The envy quickly morphed into pain for what I had done to Palestine, a pain that I tried to dull with a big sip of coffee and a harsh drag off the cigarette. Oh, Tira, Tira, I will have to return. I must right that which I once wronged. I’ll get on my knees in the center of the village and will beg forgiveness from every passerby, from those who know the story and from those who’ve never heard my name.

“Just wanted to say good night,” I wrote to my wife in an SMS, without expecting a response.

Soon my mother will return to the hospital and relieve me, and I’ll go back to the house to sleep in the same childhood bed beneath the same window where I would put the pillow, so that I could look out until I could no longer keep my eyes open, ready for the worst, ears attuned to every sound, every movement.

I was always the last of my three brothers, my roommates, to close my eyes. I didn’t know how they could just let themselves fall asleep like that. Did they not hear the same stories that I heard from the neighbors? The one about the demon who appears at times as a girl or as a cat? How could they possibly fall asleep, particularly during those warm summer nights, when there was no choice but to leave the window open? People forget that there were no air conditioners back then, certainly not in Tira. Summer nights were hot, but the heat was bearable as long as the windows were open in a way that allowed a cross breeze. Americans don’t open the windows at all, not in the steamy summer and not in the freezing winter. Not in the autumn and not in the spring. And I, like them, have learned to seal myself in and keep the air-conditioning turned to its appropriate setting.

Soon I’ll be home, and the windows will surely be shut on account of winter.

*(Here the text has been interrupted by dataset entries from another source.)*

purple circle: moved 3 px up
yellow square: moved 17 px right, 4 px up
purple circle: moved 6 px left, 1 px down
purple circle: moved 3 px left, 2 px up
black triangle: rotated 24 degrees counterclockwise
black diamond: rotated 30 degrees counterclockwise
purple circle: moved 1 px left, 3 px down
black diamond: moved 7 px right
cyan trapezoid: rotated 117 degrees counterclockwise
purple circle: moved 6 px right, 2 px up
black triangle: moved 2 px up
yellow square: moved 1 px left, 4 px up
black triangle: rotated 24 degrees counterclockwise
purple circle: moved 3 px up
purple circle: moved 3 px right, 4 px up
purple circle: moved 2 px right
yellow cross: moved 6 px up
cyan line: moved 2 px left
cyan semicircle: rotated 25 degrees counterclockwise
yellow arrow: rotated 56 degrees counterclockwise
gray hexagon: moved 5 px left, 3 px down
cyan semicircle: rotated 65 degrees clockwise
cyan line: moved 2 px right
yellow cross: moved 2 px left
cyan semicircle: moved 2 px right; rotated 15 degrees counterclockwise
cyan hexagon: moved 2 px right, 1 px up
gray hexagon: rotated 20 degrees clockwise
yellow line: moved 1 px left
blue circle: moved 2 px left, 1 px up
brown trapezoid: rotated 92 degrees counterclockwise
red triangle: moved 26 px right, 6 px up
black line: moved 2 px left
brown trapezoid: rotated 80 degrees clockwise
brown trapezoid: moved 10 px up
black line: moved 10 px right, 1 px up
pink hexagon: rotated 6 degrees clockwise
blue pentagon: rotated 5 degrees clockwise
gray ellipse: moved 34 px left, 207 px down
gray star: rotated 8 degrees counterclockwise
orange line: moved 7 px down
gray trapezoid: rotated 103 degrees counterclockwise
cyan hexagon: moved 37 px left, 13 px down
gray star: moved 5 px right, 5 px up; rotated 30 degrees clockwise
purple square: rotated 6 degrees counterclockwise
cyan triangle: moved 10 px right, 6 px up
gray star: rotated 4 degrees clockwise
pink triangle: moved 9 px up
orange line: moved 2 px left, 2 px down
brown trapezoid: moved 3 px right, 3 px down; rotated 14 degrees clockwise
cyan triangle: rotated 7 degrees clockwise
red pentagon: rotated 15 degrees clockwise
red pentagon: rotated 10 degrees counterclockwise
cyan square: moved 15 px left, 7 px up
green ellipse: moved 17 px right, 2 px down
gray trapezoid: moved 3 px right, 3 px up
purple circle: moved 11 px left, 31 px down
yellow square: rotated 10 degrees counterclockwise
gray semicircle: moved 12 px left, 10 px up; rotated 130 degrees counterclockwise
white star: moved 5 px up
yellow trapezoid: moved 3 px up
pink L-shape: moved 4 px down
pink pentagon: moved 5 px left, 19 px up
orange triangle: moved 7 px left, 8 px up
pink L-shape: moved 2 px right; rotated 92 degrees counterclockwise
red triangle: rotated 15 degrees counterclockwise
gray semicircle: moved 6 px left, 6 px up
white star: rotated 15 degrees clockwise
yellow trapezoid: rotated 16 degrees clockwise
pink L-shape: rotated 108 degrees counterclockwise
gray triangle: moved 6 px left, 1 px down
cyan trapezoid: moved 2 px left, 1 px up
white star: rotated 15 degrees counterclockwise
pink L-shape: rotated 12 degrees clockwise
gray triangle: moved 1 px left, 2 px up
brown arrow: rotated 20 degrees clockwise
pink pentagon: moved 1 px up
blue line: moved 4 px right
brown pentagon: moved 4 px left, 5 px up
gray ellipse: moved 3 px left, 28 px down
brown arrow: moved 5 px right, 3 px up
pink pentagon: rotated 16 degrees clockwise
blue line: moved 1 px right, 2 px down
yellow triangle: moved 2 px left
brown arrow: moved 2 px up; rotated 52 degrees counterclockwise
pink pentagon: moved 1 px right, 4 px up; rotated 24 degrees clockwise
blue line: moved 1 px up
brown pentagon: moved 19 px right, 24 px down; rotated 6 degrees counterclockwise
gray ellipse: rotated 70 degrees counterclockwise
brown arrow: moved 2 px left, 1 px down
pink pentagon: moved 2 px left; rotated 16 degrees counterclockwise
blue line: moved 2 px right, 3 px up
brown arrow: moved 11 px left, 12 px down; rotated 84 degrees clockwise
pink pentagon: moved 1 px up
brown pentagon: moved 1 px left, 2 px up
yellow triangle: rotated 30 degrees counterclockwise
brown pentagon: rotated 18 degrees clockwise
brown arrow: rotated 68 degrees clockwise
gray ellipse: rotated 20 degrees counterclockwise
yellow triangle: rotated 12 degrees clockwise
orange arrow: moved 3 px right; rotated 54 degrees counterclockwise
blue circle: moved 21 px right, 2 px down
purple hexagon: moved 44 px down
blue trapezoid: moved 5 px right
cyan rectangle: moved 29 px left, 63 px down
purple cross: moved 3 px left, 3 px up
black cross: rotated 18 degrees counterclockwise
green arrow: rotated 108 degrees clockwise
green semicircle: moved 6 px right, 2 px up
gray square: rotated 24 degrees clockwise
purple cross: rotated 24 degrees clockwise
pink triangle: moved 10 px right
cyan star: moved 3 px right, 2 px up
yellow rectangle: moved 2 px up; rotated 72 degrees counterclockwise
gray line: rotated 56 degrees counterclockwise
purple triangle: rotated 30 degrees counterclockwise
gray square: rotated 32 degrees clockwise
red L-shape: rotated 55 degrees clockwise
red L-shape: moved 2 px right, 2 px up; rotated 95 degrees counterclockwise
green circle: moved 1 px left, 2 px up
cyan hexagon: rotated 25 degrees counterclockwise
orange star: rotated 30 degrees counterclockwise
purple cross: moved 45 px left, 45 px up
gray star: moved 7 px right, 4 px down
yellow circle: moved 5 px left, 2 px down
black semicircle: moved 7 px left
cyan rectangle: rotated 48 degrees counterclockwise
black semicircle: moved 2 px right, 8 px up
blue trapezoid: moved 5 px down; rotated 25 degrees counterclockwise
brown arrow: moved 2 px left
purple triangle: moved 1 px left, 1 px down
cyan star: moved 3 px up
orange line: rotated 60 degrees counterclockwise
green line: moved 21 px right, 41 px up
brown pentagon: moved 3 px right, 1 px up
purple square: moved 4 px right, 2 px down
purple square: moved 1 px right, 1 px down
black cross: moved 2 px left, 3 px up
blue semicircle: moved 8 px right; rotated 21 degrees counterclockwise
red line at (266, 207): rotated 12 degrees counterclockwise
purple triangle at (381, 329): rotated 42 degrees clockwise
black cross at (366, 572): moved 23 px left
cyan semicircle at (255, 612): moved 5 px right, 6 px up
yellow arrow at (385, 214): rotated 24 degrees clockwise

And the winter nights in Tira are especially cold in my recollection. First contact with the mattress was always painful and you had to inhale sharply and ball up beneath the covers until the bed was warmed. Soon I’ll be there and will once again be able to feel the caress of the mattress and the wool blanket. Then I’ll shut my eyes and again become the most devoted soldier I’ve ever been, a soldier who knows the best hiding places, the ones that no foreign invader could ever find.